Sternberg, Robert J(effrey) 1949-
Robert Jeffrey Sternberg was born on December 8, 1949, in Newark, New Jersey. He received his B.A. in psychology from Yale University in 1972, under the mentorship of Endel Tulving; and his Ph.D. in psychology from Stanford University in 1975, where he worked with Gordon Bower. After completion of his dissertation, Sternberg began his professional career at Yale University, where he remained for 30 years. Sternberg's career at Yale was extremely productive and resulted in the publication of more than 1,200 scientific and popular works and the establishment of the Center for the Psychology of Abilities, Competencies, and Expertise (PACE Center) in
2000. In 2005 Sternberg and the PACE Center relocated to Tufts University, where Sternberg accepted the positions of dean of the School of Arts and Sciences and professor of psychology.
Sternberg held many elected offices in professional organizations, including president of the American Psychological Association. He led as editor two major professional journals of the American Psychological Association, and served as associate editor, consulting editor, or member of the editorial board of more than 30 other psychological and educational journals. Sternberg's work has been recognized by honorary doctoral degrees from eight universities throughout the world and by 25 scholarly prizes and awards.
Sternberg has collaborated and published with a number of distinguished scientists, both senior (Endel Tulving and Gordon Bower) and peer (e.g., Douglas Detterman, Paul Ackerman and Howard Gardner). He also has a remarkable track record of publishing with his numerous current and former students, enhancing, stimulating, and promoting their careers.

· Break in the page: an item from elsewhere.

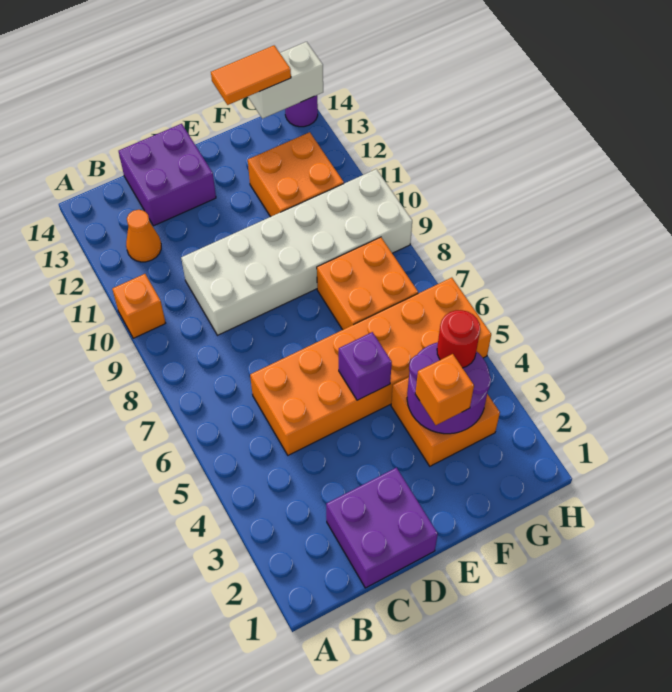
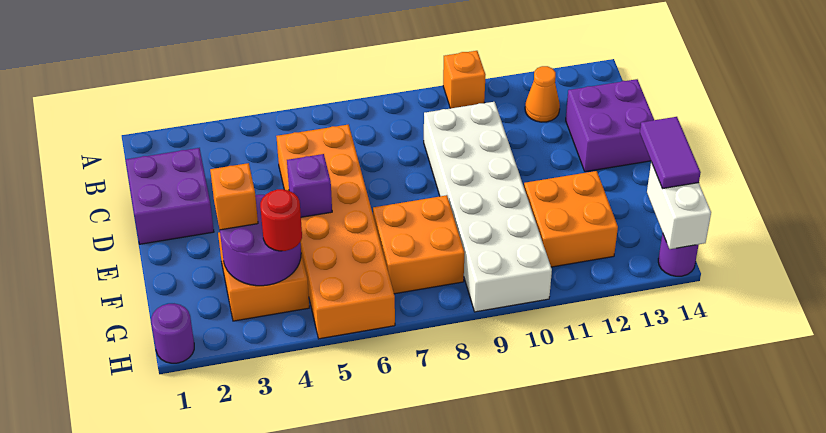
orange tile F14:G14 level 3 -> purple tile F14:G14 level 3
none -> purple round brick H1 level 1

The research of Robert Sternberg is extremely diverse, spanning the fields of cognitive, educational, personality, abnormal, and organizational psychology. In educational psychology, the main focus of his research has been the implications for teachers and students of individual differences in cognition and learning. For educators, the two most important theories are the theory of successful intelligence (also known as the triarchic theory of intelligence) and the theory of mental self government (also known as the theory of thinking styles).
The theory of successful intelligence defines intelligence as the ability of individuals to succeed in life by capitalizing on their strengths and compensating for their weaknesses.
According to Sternberg, abilities cannot be reduced to a single general measure of intelligence but should be developed and assessed in a multi-faceted manner. He defines three fundamental cognitive abilities; hence the original name triarchic theory of intelligence. Analytical abilities are needed for analyzing, evaluating, judging, comparing, and contrasting. Creative abilities are called for when there is a need to generate new knowledge. Practical abilities are required for the application and use of knowledge. The psychological building blocks of these abilities are the same, but individuals may demonstrate both integrated and uneven profiles across these dimensions. The theory of successful intelligence has been the subject of a wide range of studies. These range from the development and validation of the theory (see, for example, Sternberg, 1980) to application of the theory to college admission policies (e.g., Sternberg et al., 2006).
The theory of mental self-government postulates the presence of styles of thinking (or mental government) that form psychological bridges between individuals' intelligence and personalities. Sternberg differentiates 13 different styles of thinking. The primary types of styles are legislative, judicial, and executive, matching the three major functions of government. There are also four forms of styles (anarchic, oligarchic, monarchic, and hierarchic); two levels (liberal and conservative); two focuses (extra- and intro) and two dimensions (local and global). His empirical work validates the importance of recognizing the existence of different styles of thinking among both teachers and students to maximize the effectiveness of teaching and learning.
At the later stages of his career, Sternberg became interested in wisdom and developed an all-encompassing framework that embraces various components of his work; this framework is referred to as Wisdom, Intelligence, and Creativity Synthesized (WISC).
Sternberg's work has penetrated and influenced the field of education at all levels—research, practice and policy. His prolific writing has generated widespread attention and all contemporary textbooks in psychology and education mention his theoretical and empirical research.
Sternberg, R. J. (1980). Sketch of a componential subtheory of human intelligence. Behavioral and Brain Sciences, 3, 573–584.
Sternberg, R. J. (1996). Successful intelligence. New York: Simon & Schuster.
Sternberg, R. J. (1997). Thinking styles. New York: Cambridge University Press.
Sternberg, R. J. (2003). Wisdom, intelligence, and creativity synthesized. New York: Cambridge University Press.
Sternberg, R. J., & Rainbow Project Collaborators (2006). The Rainbow Project: Enhancing the SAT through assessments of analytical, practical and creative skills. Intelligence, 34, 321–350.